(Before-and-after change data)
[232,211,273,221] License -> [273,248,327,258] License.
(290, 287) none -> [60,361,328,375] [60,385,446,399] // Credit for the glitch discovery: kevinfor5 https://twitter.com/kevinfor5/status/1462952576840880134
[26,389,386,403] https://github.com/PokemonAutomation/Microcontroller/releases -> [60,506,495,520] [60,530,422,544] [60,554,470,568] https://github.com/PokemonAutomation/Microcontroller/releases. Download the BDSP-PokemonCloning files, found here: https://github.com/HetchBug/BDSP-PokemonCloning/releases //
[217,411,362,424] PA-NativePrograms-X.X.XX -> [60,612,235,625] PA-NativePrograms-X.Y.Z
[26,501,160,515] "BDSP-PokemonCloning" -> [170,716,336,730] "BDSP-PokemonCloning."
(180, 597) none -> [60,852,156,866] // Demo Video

--

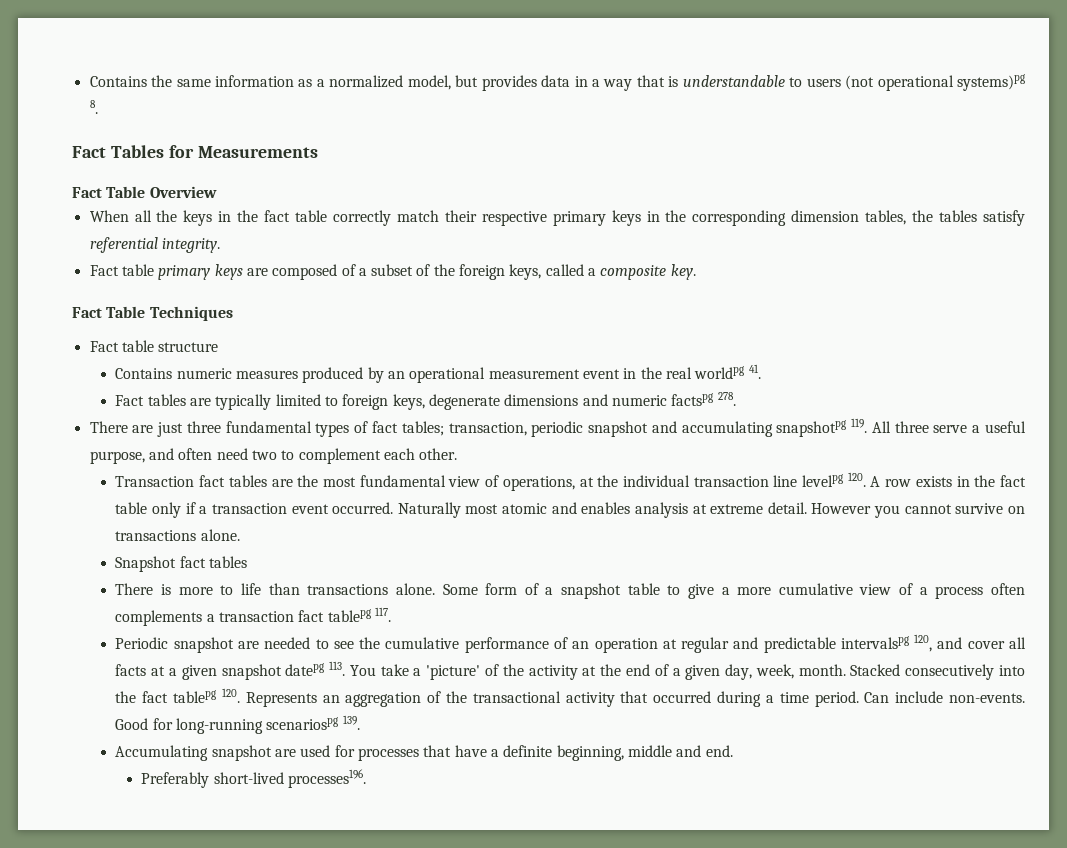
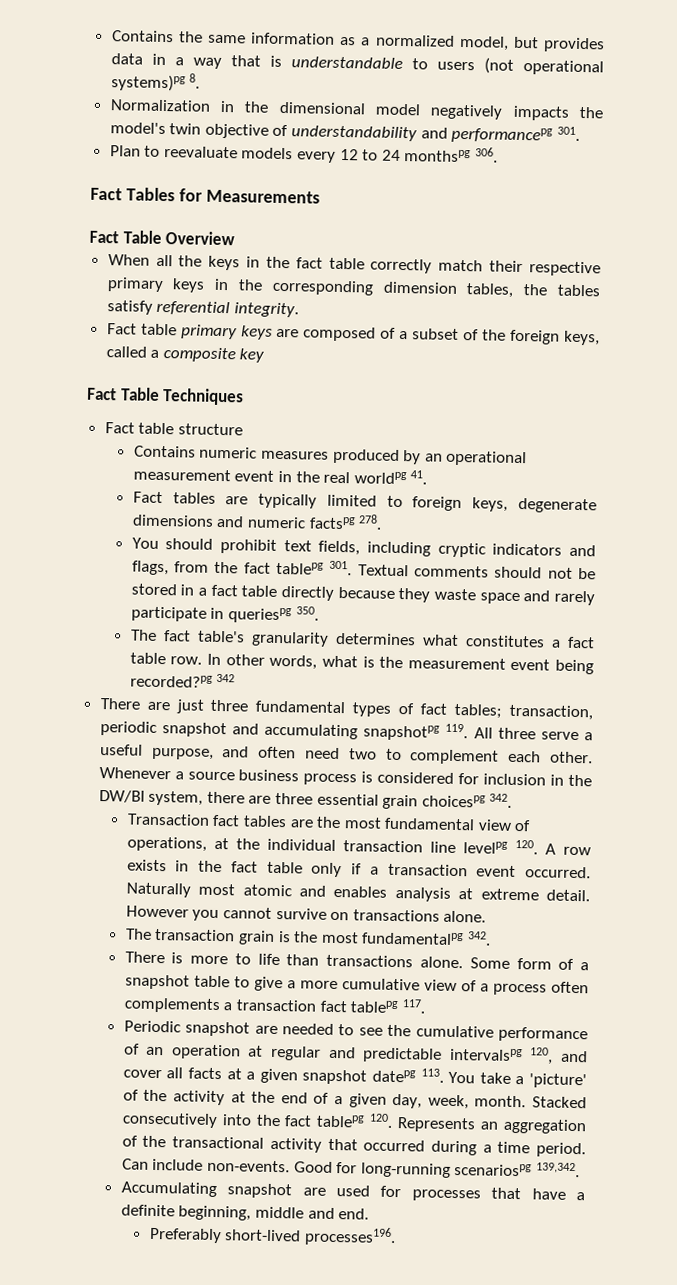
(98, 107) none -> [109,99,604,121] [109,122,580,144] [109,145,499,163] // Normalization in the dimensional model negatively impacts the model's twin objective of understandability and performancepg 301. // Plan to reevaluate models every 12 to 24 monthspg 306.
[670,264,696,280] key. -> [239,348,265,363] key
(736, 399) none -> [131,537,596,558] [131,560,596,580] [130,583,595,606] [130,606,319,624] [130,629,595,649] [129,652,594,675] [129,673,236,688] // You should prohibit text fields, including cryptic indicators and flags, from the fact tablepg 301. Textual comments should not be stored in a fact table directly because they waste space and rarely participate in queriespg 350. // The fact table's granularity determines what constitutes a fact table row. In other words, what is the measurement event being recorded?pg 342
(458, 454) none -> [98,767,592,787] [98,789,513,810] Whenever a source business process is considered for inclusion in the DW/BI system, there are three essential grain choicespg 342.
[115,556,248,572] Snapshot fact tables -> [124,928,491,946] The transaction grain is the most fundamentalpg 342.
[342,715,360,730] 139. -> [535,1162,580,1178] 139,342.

TASK TO CARRY OUT: Of the entries listed above, reproduce only the lines starting at the line containing "(458, 454) none" and ending at the line containing "[342,715,360,730] 139. ->". Include both, exactly as they stand.

REPLY:
(458, 454) none -> [98,767,592,787] [98,789,513,810] Whenever a source business process is considered for inclusion in the DW/BI system, there are three essential grain choicespg 342.
[115,556,248,572] Snapshot fact tables -> [124,928,491,946] The transaction grain is the most fundamentalpg 342.
[342,715,360,730] 139. -> [535,1162,580,1178] 139,342.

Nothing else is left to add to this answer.